Kaynaktan alıntıda "Ne yarın olabilecekleri" sözleriyle başlayıp "testi, her neticeyi..." sözlerine kadar süren kısmı, bu son sözler de dahil, hiçbir değişiklik yapmadan yazın.

_Kaynaktan Alıntı_.
+--

Evime gelen ziyaretçi trafiği çoğu zaman olumsuz izler bırakıyordu üzerimde. Onların belki tamamıyla dostane sözleri garip birer ironiyi çağrıştırıyordu... Bakışlarındaki acıma sinyalleri bütün içselliklerini silip süpürüyordu; fakat onlar kırdıkları potun farkında mı? Ben ne büyük bir yük yüklendiğimin bilincinde değilmişçesine mütebessim çehremle duvar tabloları gibi durağanlığımı korudukça beni anlamakta zorlanıyorlardı... Açık açık vahla tühle diz dövmüyorlarsa da Down Sendromu'nun ultrasonta teşhis edilememesindeki şanssızlığı dile getirmekten ya da aynı sendromun kuşatmasındaki bir çocuğun hazin sonundan bahsetmekte bir sakınca görmüyorlardı... Ben de oğluma sımsıkı sarılıp kulağına sevgimi fısıldıyorum. Ne olursa olsun dostuz diyorum. Seni dünyalık hiçbir değere değişmeyeceğim inan...
Ne yarın olabilecekleri düşünüp üzülerek vakit kaybetmek istiyordum, ne de etrafımdaki sağlıklı bebeklere bakıp iç geçirmek... Gerçekle hiçbir yürek sızısı duymadan yüzleşmek ve bebeğim için en doğru olanı yapmaktı tek istediğim... Hastane kontrollerini titizlikle yaptıracak, fakat beni gerçekle yüzleşmekten alıkoyacak her türlü düşten uzak duracaktım. Ağızdan ağza dolaşan hiçbir dinsel ve bilimsel veriye dayanmayan söylentilere bel bağlamayacaktım... Ve razı bir gönülle karşılayacaktım her testi, her neticeyi...

+--

_Sağlanan Girdiler_.
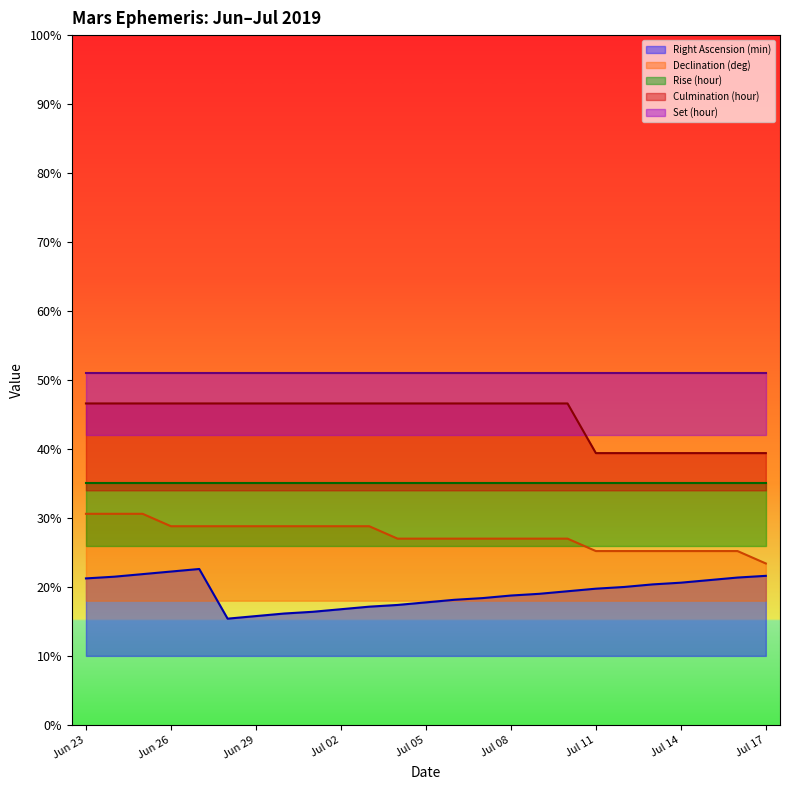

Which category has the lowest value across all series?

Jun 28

+--

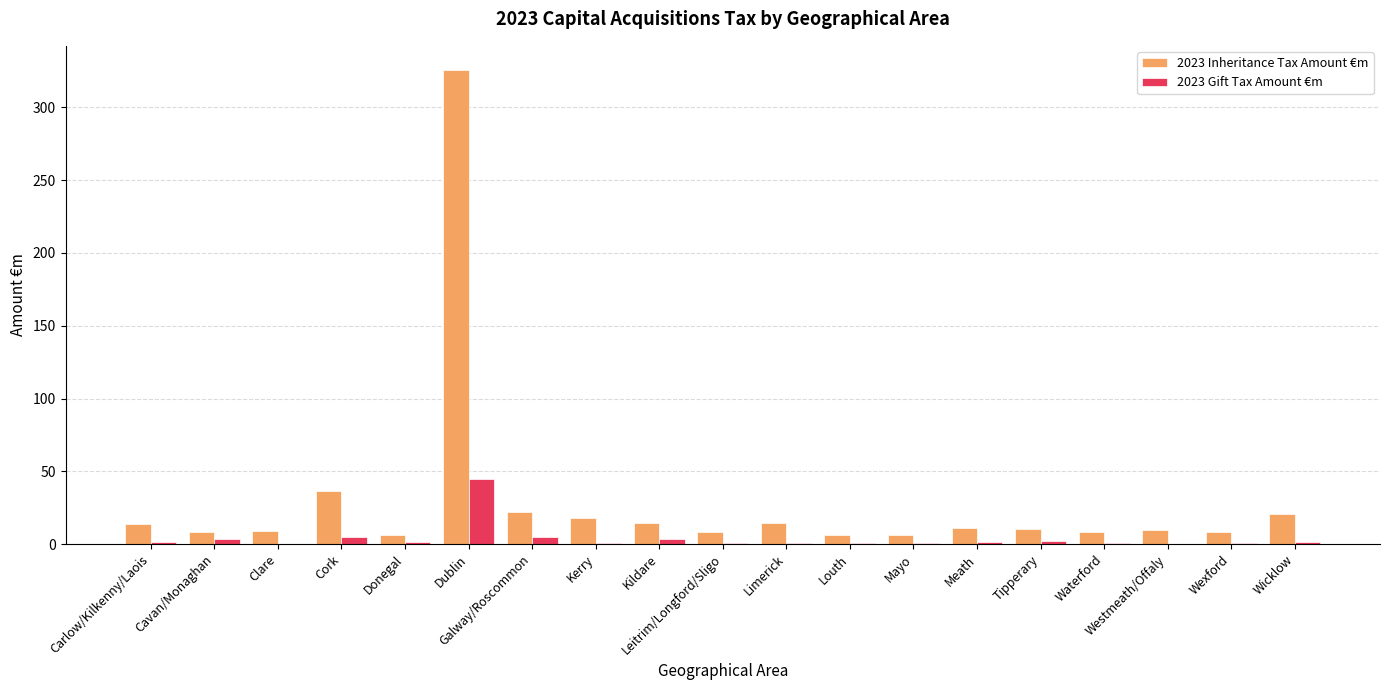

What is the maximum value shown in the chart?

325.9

+--

_Alıştırma Sonucu_.
Ne yarın olabilecekleri düşünüp üzülerek vakit kaybetmek istiyordum, ne de etrafımdaki sağlıklı bebeklere bakıp iç geçirmek... Gerçekle hiçbir yürek sızısı duymadan yüzleşmek ve bebeğim için en doğru olanı yapmaktı tek istediğim... Hastane kontrollerini titizlikle yaptıracak, fakat beni gerçekle yüzleşmekten alıkoyacak her türlü düşten uzak duracaktım. Ağızdan ağza dolaşan hiçbir dinsel ve bilimsel veriye dayanmayan söylentilere bel bağlamayacaktım... Ve razı bir gönülle karşılayacaktım her testi, her neticeyi...